The Quiet Demise of Florida’s Room
A space where we shared memories and the afternoon sun is becoming extinct.
Richard Blanco had an idea for a poem that was quite personal, a love letter of sorts, to a room, the place in his childhood home where his family celebrated birthdays and traded Christmas presents and spent every night in the mismatched chairs that lined it. There was just one problem.
“My editor in New York said, ‘OK, but what’s a Florida room?’”
So Blanco started his poem, “El Florida Room,” from Looking for The Gulf Motel (University of Pittsburgh Press, 2012), with an explainer:
Not a study or a den, but El Florida
as my mother called it, a pretty name
for the room with the prettiest view
of the lipstick-red hibiscus puckered up
against the windows, the tepid breeze
laden with the brown-sugar scent
of loquats drifting in from the yard.
For most of us who live in the Sunshine State, the Florida room needs no explanation. It’s a place many of us had back in the day, before a renovation, likely a place that exists now just in memories of hours whittled away in the afternoon sun.
For those unfamiliar—and Florida Room is not a phrase used everywhere—you might call it a solarium.

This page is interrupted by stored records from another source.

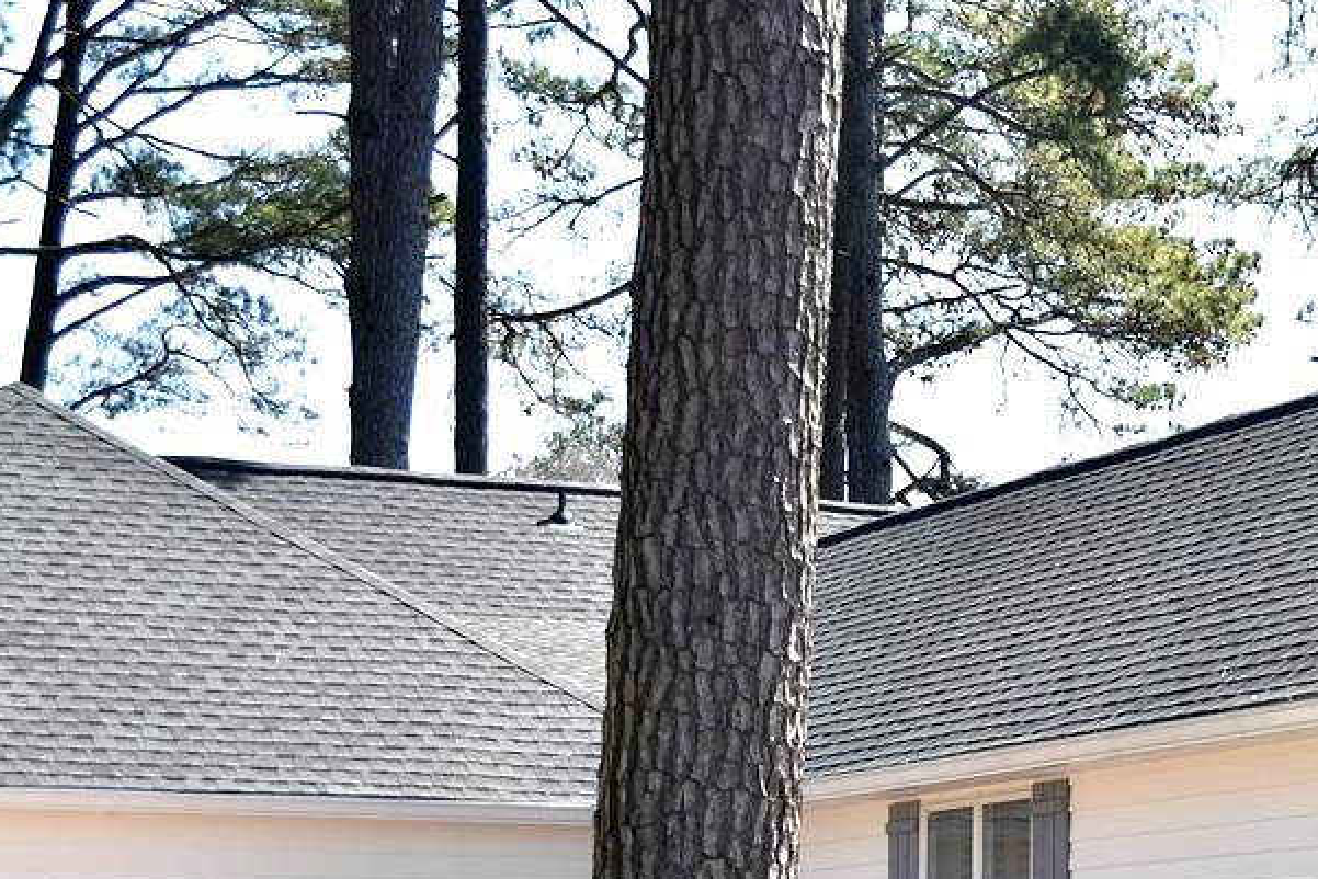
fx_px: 4211
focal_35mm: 115
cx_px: 1149
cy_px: 703
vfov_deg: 11.9
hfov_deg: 17.6
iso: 200
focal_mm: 36
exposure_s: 1/500
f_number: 4.8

It’s a space enclosed by walls full of windows and a foundation often set a couple steps lower than the rest of the house.
It’s unclear exactly when Florida rooms became a thing, but Kelley Robinson, an interior designer and assistant professor in Florida State University’s Department of Interior, Architecture & Design, figures they became popular largely before air conditioning took hold, when the jalousie windows let a morning breeze blow through and afternoon rainstorms drowned a summer’s heat.
That’s also a reason why they’re going away, Robinson says. Modern hurricane regulations make the spaces too expensive to justify—a wall of impact windows would cost tens of thousands alone, and the low floor would be deemed susceptible to flooding. Not to mention, Florida rooms don’t exactly fit into the trendy open-concept floor plans people favor nowadays.
“To me it just makes sense that people have taken what they’ve had and improved it, and so the Florida rooms have gone away,” she says.
The Florida room in the childhood home of Richard Blanco, however, remains the same as he remembered it: crowded with furniture including a couch, loveseat, two loungers and mismatched dining room chairs all spread out along the orange sherbet walls, ready for a last-minute family gathering. There’s a wall AC unit to fight the heat from the sun filtering through louvered blinds. Earlier this year, he returned to Miami for a job teaching creative writing and literature at Florida International University. When he spends an afternoon in his mom’s Florida room these days, he thinks back on all that time he spent there years ago.
“It’s wonderfully odd,” he says, “in the way memories come back to you.”